**INSTRUCTIONS TO FOLLOW**
What lines in the entries below contain the word "notified"? Copy all of them.

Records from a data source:
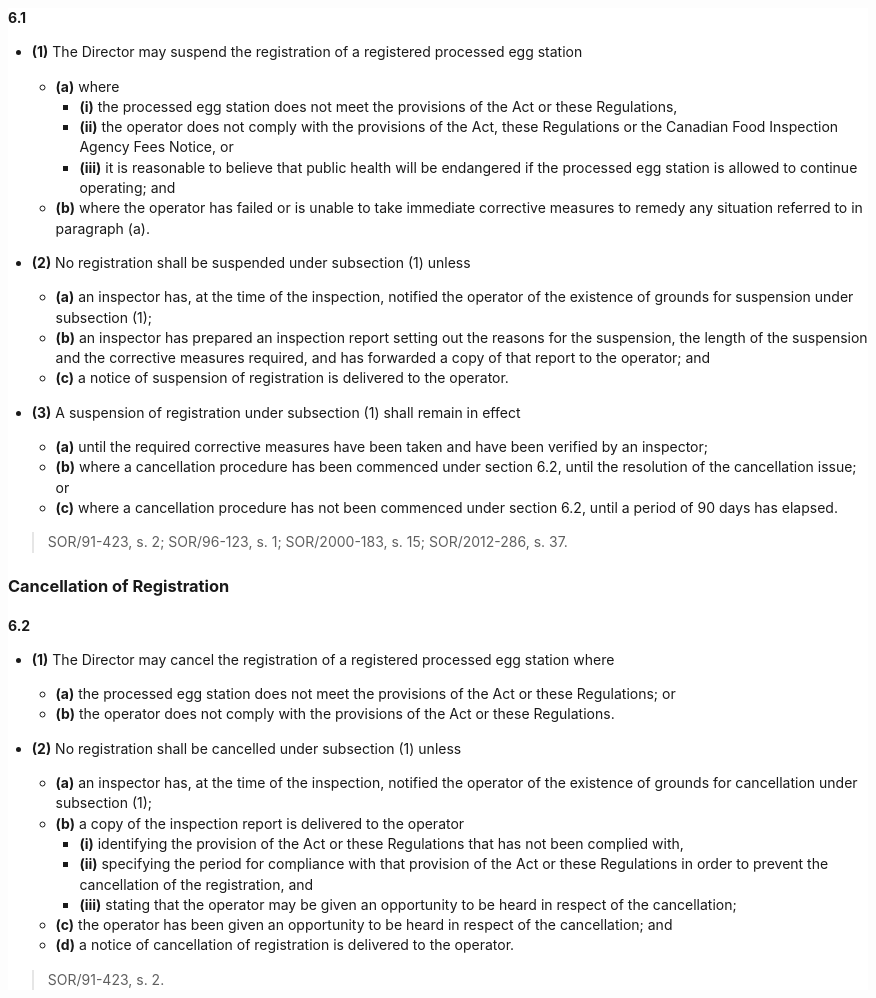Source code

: 
**6.1** 

- **(1)** The Director may suspend the registration of a registered processed egg station
	- **(a)** where
		- **(i)** the processed egg station does not meet the provisions of the Act or these Regulations,
		- **(ii)** the operator does not comply with the provisions of the Act, these Regulations or the Canadian Food Inspection Agency Fees Notice, or
		- **(iii)** it is reasonable to believe that public health will be endangered if the processed egg station is allowed to continue operating; and
	- **(b)** where the operator has failed or is unable to take immediate corrective measures to remedy any situation referred to in paragraph (a).

- **(2)** No registration shall be suspended under subsection (1) unless
	- **(a)** an inspector has, at the time of the inspection, notified the operator of the existence of grounds for suspension under subsection (1);
	- **(b)** an inspector has prepared an inspection report setting out the reasons for the suspension, the length of the suspension and the corrective measures required, and has forwarded a copy of that report to the operator; and
	- **(c)** a notice of suspension of registration is delivered to the operator.

- **(3)** A suspension of registration under subsection (1) shall remain in effect
	- **(a)** until the required corrective measures have been taken and have been verified by an inspector;
	- **(b)** where a cancellation procedure has been commenced under section 6.2, until the resolution of the cancellation issue; or
	- **(c)** where a cancellation procedure has not been commenced under section 6.2, until a period of 90 days has elapsed.
> SOR/91-423, s. 2; SOR/96-123, s. 1; SOR/2000-183, s. 15; SOR/2012-286, s. 37.





### Cancellation of Registration


**6.2** 

- **(1)** The Director may cancel the registration of a registered processed egg station where
	- **(a)** the processed egg station does not meet the provisions of the Act or these Regulations; or
	- **(b)** the operator does not comply with the provisions of the Act or these Regulations.

- **(2)** No registration shall be cancelled under subsection (1) unless
	- **(a)** an inspector has, at the time of the inspection, notified the operator of the existence of grounds for cancellation under subsection (1);
	- **(b)** a copy of the inspection report is delivered to the operator
		- **(i)** identifying the provision of the Act or these Regulations that has not been complied with,
		- **(ii)** specifying the period for compliance with that provision of the Act or these Regulations in order to prevent the cancellation of the registration, and
		- **(iii)** stating that the operator may be given an opportunity to be heard in respect of the cancellation;
	- **(c)** the operator has been given an opportunity to be heard in respect of the cancellation; and
	- **(d)** a notice of cancellation of registration is delivered to the operator.
> SOR/91-423, s. 2.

**RESULT OF THIS EXERCISE**
	- **(a)** an inspector has, at the time of the inspection, notified the operator of the existence of grounds for suspension under subsection (1);
	- **(a)** an inspector has, at the time of the inspection, notified the operator of the existence of grounds for cancellation under subsection (1);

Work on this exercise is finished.